How do you decorate like a rich person

Yes you heard that right – what rich people know about decorating.

What do they know? They know that antiques give a room depth, richness, and a soul. They know that antiques give a room something – class.

Gilt, Stucco, Marble

  1. Oriental rugs are always appropriate, but they must be antique since their quality deteriorated when the rug makers started using aniline dyes.

    An Oriental rug at the Louvre, presumably without those nasty aniline dyes.

  2. If andirons are gilt, they should be of ormolu. Fire screens should use French designs, but the wood box should be Italian.

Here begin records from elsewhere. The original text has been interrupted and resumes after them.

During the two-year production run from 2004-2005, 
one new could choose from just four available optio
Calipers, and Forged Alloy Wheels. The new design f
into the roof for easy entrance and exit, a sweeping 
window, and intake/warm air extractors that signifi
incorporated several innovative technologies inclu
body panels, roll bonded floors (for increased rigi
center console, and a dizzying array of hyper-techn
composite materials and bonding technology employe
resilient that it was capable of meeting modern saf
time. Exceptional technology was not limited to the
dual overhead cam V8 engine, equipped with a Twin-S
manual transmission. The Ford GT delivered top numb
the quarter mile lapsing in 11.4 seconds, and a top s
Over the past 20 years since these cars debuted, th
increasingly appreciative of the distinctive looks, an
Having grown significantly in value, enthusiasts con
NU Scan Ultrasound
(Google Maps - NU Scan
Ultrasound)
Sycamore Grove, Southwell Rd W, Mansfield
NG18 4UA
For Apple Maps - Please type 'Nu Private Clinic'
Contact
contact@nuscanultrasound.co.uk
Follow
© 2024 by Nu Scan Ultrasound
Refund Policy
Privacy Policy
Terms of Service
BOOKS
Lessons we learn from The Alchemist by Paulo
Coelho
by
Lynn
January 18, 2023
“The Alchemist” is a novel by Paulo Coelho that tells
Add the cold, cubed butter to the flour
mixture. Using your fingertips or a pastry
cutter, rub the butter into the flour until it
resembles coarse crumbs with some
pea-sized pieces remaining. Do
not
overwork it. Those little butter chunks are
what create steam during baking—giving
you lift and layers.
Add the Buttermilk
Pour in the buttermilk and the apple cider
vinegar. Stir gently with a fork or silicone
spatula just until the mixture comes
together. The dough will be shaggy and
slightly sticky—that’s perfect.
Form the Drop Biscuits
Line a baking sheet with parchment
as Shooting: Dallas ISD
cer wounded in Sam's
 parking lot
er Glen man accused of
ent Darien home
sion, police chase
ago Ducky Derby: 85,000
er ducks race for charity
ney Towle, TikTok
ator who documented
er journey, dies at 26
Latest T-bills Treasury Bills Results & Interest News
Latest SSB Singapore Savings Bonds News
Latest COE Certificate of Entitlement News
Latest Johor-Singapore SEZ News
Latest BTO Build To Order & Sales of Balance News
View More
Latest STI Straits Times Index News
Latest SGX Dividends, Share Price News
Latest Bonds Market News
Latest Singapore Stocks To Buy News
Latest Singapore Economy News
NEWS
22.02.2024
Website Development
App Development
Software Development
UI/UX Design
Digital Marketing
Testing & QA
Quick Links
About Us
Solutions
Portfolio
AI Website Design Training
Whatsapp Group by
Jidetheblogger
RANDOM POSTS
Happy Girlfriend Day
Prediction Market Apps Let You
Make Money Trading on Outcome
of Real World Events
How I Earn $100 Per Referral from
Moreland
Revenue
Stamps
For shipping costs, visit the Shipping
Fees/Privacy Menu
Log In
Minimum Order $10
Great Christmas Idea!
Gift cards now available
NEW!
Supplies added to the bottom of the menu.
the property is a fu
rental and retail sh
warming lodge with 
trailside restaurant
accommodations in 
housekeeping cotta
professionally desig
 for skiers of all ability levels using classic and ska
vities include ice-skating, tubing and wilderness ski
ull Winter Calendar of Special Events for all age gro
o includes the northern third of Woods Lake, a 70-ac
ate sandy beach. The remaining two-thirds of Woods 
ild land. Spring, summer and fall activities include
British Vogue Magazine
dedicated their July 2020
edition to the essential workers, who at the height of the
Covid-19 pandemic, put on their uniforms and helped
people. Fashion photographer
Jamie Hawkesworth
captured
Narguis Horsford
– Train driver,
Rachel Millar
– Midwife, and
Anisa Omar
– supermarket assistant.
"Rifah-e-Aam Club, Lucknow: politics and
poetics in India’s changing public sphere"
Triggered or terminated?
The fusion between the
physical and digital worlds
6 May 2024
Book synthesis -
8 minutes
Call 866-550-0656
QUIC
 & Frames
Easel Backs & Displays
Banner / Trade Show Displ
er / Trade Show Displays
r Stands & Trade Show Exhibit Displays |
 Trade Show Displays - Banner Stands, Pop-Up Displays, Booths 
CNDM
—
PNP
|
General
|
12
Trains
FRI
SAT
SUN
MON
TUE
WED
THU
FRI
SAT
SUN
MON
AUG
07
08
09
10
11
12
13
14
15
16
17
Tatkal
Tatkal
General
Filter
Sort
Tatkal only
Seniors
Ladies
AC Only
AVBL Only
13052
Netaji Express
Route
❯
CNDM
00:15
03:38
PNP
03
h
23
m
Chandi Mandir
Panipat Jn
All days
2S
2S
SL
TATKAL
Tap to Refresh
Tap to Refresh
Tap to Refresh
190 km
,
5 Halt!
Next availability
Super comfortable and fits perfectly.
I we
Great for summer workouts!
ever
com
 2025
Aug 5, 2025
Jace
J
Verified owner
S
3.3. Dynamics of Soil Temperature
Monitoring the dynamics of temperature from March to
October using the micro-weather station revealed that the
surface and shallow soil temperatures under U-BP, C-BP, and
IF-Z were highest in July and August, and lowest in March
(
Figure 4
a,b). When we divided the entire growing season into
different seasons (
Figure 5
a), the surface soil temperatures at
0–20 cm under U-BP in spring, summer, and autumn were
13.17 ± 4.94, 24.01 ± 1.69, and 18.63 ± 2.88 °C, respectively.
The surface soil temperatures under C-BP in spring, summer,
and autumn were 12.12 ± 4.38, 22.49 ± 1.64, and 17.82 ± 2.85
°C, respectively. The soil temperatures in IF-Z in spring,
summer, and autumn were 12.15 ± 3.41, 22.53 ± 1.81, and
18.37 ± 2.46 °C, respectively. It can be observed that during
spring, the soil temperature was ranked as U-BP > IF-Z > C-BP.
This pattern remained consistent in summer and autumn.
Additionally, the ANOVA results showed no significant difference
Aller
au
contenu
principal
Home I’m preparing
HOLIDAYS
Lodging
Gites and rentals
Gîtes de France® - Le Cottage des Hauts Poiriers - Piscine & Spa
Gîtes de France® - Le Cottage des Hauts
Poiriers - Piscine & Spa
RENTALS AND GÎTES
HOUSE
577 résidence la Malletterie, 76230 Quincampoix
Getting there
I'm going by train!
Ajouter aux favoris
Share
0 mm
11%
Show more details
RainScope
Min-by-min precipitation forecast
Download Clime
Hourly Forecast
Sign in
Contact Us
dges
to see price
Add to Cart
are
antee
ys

    A recommended wood box

  3. Hardwood floors are a necessity in a ballroom, but marble floors are preferable in the vestibule, dining room and staircase. And, after all, marble is easy to clean!

    The easy-to-clean Great Hall at The Breakers in Newport

  4. Renaissance stucco designs are appropriate for ceilings. But for smaller rooms, use designs in arabesques from the reign of Louis XIV.

    Arabesques from the appropriate era at Wharton’s The Mount

  5. The design of shovel and tongs should accord with that of the andirons. In France such details are never disregarded.

    Matching fireplace utensils? Check. Madame Pompadour’s apartment at Versailles.

  6. Spiral staircases are a no-no unless used for secret communication or servants.

    Oh, the horror! Spiral staircase at Vizcaya Museum and Gardens, former home of James Deering in Cocoanut Grove, Fla.

    Bedrooms and Ballrooms

  7. Bedrooms should be suites that include boudoir, dressing room and bathroom.bedroom furniture

    Walls should be plain and paneled with chintz or cotton hangings. Furniture should be 18th century antique, with slipcovers that match the curtains.

    Gertrude Vanderbilt’s bedroom at the Breakers with appropriate chintz.

  8. Framed prints look well in small entranceways if hung on plain walls; Mantegna’s “Triumph of Julius Caesar” is recommended, but NOT Durer’s etchings.
  9. An 18th-century bergere is appropriate for the family drawing room, and 18th-century English furniture is not out of place, despite its poverty of ornament.

    Wharton would have been OK with this Queen Anne-style furniture in the Governor’s Chambers at Independence Hall in Philadelphia.

  10. Ballrooms should have mirrored walls like the Borghese Palace in Rome, with pilasters of marble separated by marble niches containing statues. The ceiling should be domed and frescoed in bright colors. The floor should be inlaid marble and the room should ALWAYS be lit from the ceiling and NEVER from the walls, for no ballroom is complete without its chandeliers.

    Make sure your ballroom looks something like this.

    Lustrous Color and Imposing Vases

  11. In the library, built-in bookcases are preferable to movable ones, and all books should have ordinary bindings of half morocco or vellum. The goal: “to form an expanse of warm lustrous color.”

    Edith Wharton’s library at The Mount.

  12. The guest parlor should have a light wall, handsome cabinets and imposing vases and candelabra. The room should also be lit with wax candles to flatter the antique furniture.

    The Daughters of Edward Darley Boit, by John Singer Sargent. Are those vases imposing enough?